Frequently Asked Questions

What is the IAAI-FIT credential?

The IAAI Fire Investigation Technician (IAAI-FIT) is the International Association of Arson Investigators' foundational credential for fire-scene technicians and entry-level investigators. It validates baseline knowledge of NFPA 921, NFPA 1033, fire dynamics, patterns, evidence, and scene safety.

How is the IAAI-FIT exam different from the IAAI-CFI exam?

IAAI-FIT is the foundational scene-technician credential — a 50-question online exam delivered via CFITrainer.net with an 18-month experience prerequisite. IAAI-CFI is the full Certified Fire Investigator credential with a higher experience bar, a more rigorous proctored exam, and a peer-review component.
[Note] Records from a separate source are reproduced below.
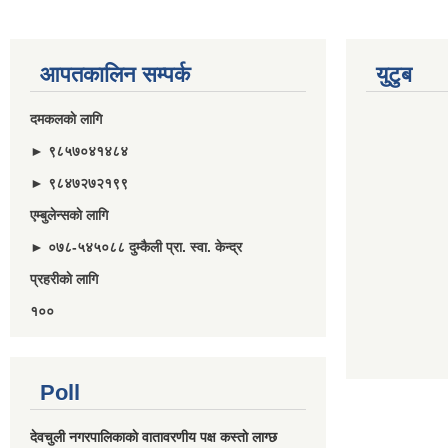
आपतकालिन सम्पर्क
युटुब
दमकलकाे लागि
► ९८५७०४१४८४
► ९८४७२७२१९९
एम्बुलेन्सकाे लागि
► ०७८-५४५०८८ दुम्कैली प्रा. स्वा. केन्द्र
प्रहरीकाे लागि
१००
Poll
देवचुली नगरपालिकाकाे वातावरणीय पक्ष कस्ताे लाग्छ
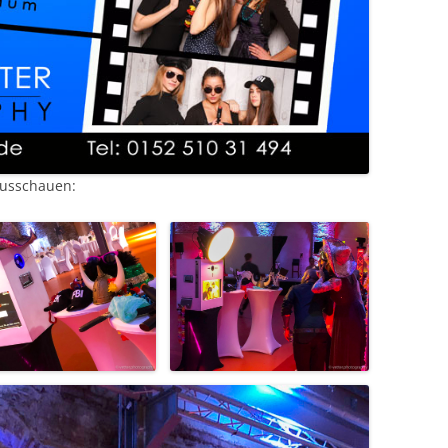
ausschauen:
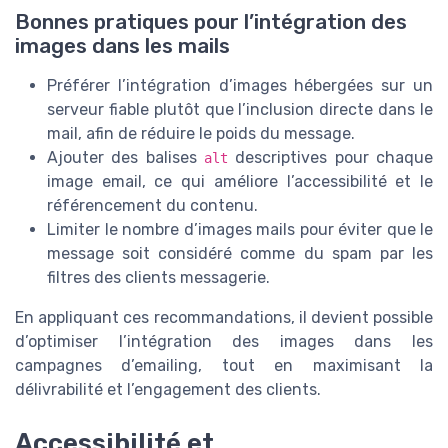
Bonnes pratiques pour l’intégration des
images dans les mails
Préférer l’intégration d’images hébergées sur un
serveur fiable plutôt que l’inclusion directe dans le
mail, afin de réduire le poids du message.
Ajouter des balises
descriptives pour chaque
alt
image email, ce qui améliore l’accessibilité et le
référencement du contenu.
Limiter le nombre d’images mails pour éviter que le
message soit considéré comme du spam par les
filtres des clients messagerie.
En appliquant ces recommandations, il devient possible
d’optimiser l’intégration des images dans les
campagnes d’emailing, tout en maximisant la
délivrabilité et l’engagement des clients.
Accessibilité et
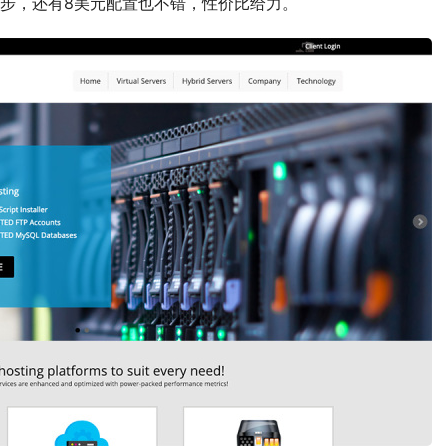
步，还有8美元配置也不错，性价比给力。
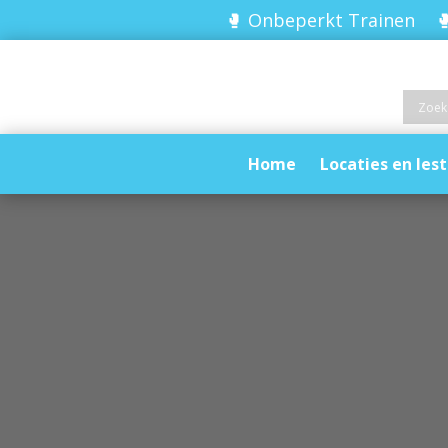
🥊 Onbeperkt Trainen 🥊
Home
Locaties en lest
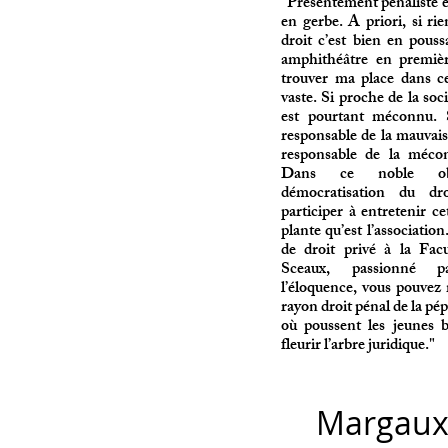
​"Présentement pénaliste e
en gerbe. A priori, si ri
droit c’est bien en pouss
amphithéâtre en premièr
trouver ma place dans c
vaste. Si proche de la soci
est pourtant méconnu. S
responsable de la mauvaise
responsable de la mécon
Dans ce noble obj
démocratisation du dro
participer à entretenir ce
plante qu’est l’associatio
de droit privé à la Fa
Sceaux, passionné p
l’éloquence, vous pouvez
rayon droit pénal de la pép
où poussent les jeunes 
fleurir l’arbre juridique.
"
Margaux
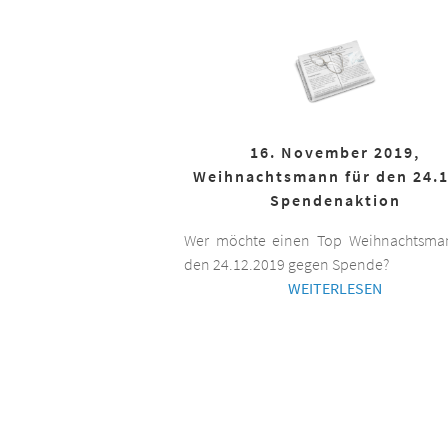
16. November 2019,
Weihnachtsmann für den 24.1
Spendenaktion
Wer möchte einen Top Weihnachtsman
den 24.12.2019 gegen Spende?
WEITERLESEN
How many questions are on the IAAI-FIT exam?

The official IAAI-FIT exam contains 50 selected-response questions delivered online via CFITrainer.net. This practice bank provides 100 study questions so you can drill weak topics before scheduling your real attempts.

What is the passing score on the IAAI-FIT exam?
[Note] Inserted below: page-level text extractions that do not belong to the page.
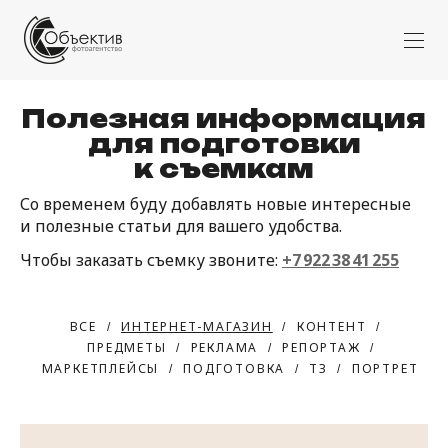
Полезная информация
для подготовки
к съемкам
Со временем буду добавлять новые интересные
и полезные статьи для вашего удобства.
Чтобы заказать съемку звоните:
+7 922 38 41 255
ВСЕ
ИНТЕРНЕТ-МАГАЗИН
КОНТЕНТ
ПРЕДМЕТЫ
РЕКЛАМА
РЕПОРТАЖ
МАРКЕТПЛЕЙСЫ
ПОДГОТОВКА
ТЗ
ПОРТРЕТ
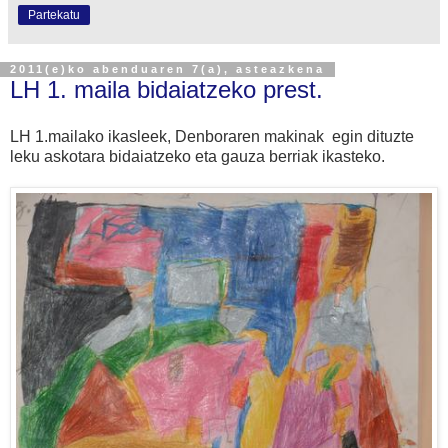
Partekatu
2011(e)ko abenduaren 7(a), asteazkena
LH 1. maila bidaiatzeko prest.
LH 1.mailako ikasleek, Denboraren makinak egin dituzte
leku askotara bidaiatzeko eta gauza berriak ikasteko.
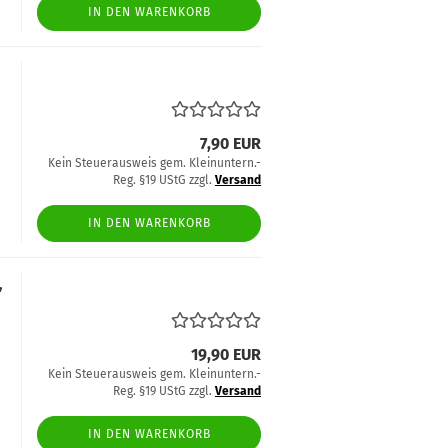
IN DEN WARENKORB
7,90 EUR
Kein Steuerausweis gem. Kleinuntern.-
Reg. §19 UStG zzgl.
Versand
IN DEN WARENKORB
,
19,90 EUR
Kein Steuerausweis gem. Kleinuntern.-
Reg. §19 UStG zzgl.
Versand
IN DEN WARENKORB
Candidates must score 70% or above to pass the IAAI-FIT exam, per the IAAI credential page on firearson.com.

How many attempts do I get on the IAAI-FIT exam?
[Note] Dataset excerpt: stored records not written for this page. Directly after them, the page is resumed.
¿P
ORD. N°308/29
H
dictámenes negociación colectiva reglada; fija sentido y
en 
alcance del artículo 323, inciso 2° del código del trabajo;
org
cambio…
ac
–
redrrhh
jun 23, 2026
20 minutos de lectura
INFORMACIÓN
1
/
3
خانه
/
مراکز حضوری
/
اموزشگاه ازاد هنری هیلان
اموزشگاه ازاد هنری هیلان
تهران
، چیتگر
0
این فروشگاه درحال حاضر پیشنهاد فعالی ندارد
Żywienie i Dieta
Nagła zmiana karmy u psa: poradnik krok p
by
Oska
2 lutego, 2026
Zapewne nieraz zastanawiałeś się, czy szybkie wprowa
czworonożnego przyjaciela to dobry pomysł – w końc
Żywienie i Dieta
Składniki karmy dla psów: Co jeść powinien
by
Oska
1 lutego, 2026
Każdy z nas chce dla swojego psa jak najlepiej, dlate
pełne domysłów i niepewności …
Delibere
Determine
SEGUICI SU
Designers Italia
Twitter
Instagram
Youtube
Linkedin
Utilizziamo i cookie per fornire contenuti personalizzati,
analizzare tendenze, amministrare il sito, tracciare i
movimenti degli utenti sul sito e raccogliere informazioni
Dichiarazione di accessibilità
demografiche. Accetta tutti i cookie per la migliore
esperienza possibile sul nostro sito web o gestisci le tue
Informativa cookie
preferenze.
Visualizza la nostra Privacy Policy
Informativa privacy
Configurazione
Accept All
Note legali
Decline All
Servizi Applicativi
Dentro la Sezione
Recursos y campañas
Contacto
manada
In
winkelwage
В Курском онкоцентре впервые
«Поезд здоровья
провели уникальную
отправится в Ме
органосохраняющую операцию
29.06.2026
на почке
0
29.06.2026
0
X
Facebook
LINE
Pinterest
Approved candidates receive two attempts within a 90-day exam window. If both attempts fail, a new application and fee are required to re-test.

What experience and training do I need to apply for IAAI-FIT?

A minimum of 18 months of general experience in a fire investigation-related agency or industry plus 54 tested training hours, including the 40-hour IAAI Fundamentals of Fire Investigation Course and five required CFITrainer.Net modules totaling 14 hours.

How is IAAI-FIT renewed?

IAAI-FIT renews on a 5-year cycle. You must document 36 months of additional general work experience and 80 hours of fire-investigation-related training and education over the cycle, up to 10% of which may be untested. No exam retake is required for renewal.

Is IAAI-FIT a prerequisite for IAAI-CFI?

No. IAAI-FIT is not a prerequisite for IAAI-CFI; the two are separate credentials with different experience and exam requirements. Many investigators earn FIT first as a stepping stone, but it is not required to apply for CFI.

Where is the IAAI-FIT exam delivered?

The IAAI-FIT exam is delivered online through CFITrainer.net once the IAAI credential committee has reviewed and approved the candidate application.

Which NFPA editions does IAAI-FIT cover?

IAAI-FIT references the current editions of NFPA 921 (Guide for Fire and Explosion Investigations, 2024 edition) and NFPA 1033 (Standard for Professional Qualifications for Fire Investigator, 2022 edition). Confirm current editions on firearson.com before testing.